Friday, December 21, 2007

No More Rice

At today's Mothers' Union meeting, Nan again congratulated the guardians on their tireless volunteer efforts throughout the year. The mamas sang goodbye to me and hello to new visitors from San Diego: Lori and Don, delightful California Rotary friends of the Hardisons, will be at St. Philip's for a week.

Everyone was in a festive holiday mood, even when "Professor Nancy" had to announce that rice could no longer be served at the orphan feeding programs -- for awhile, at least. The price of rice, imported from Indonesia, has doubled since the inception of the program. During the same period of time, the value of the U.S. dollar has declined dramatically. The guardians understood and expressed their gratitude to Nan, to God and to the churches in Massachusetts, Pennsylvania and Vermont that continue to support the orphan feeding program in the face of rising costs. And the children will come to understand one more stark reality: only githeri will be served on Saturdays.
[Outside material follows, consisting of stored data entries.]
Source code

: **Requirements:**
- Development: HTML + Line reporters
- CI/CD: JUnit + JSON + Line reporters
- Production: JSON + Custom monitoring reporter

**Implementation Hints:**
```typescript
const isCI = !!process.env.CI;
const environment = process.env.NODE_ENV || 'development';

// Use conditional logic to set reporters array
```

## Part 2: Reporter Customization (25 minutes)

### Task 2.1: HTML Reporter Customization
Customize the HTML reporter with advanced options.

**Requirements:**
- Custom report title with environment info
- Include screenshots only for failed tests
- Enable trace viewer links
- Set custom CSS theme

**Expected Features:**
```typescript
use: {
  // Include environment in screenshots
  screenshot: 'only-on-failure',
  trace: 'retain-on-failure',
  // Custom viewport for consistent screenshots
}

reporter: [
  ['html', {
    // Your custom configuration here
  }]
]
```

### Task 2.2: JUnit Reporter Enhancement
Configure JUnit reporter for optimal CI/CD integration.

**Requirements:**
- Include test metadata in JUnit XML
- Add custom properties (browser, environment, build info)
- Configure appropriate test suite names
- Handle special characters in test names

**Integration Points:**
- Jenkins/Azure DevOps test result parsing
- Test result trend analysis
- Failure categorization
Stark realities are facts of life in the Diocese of Maseno North, where most families live on less than 62 KSh ($1.00) a day.

Economic disparities abound. A chest xray at Maseno Hospital costs the equivalent of $6.00; so does a gallon of gas. (Very few people own cars, of course.) Unfortunate, if understandable, expectations also abound. Not every American is wealthy, but even the poorest of us is better off than a Maseno mama. Economies of scale are difficult to explain in the face of global inequities. It is neither uncommon nor unreasonable for me to be approached discreetly: "Sister, I have a problem; perhaps you could help..." Nor is it easy for me to say that I cannot buy a new laptop for a student clinician or a new car for a struggling young couple to start a taxi business. I cannot even pay for a month's rent-and-household furnishings for an abused wife or for the secondary education of an evangelist's grandniece.

"Pole" (which means "Sorry" in Kiswahili, when it is used only once -- "Slowly-Slowly," when it is repeated), I have to say. But I am beyond sorry; I am in tears. I can offer only small donations and large prayers.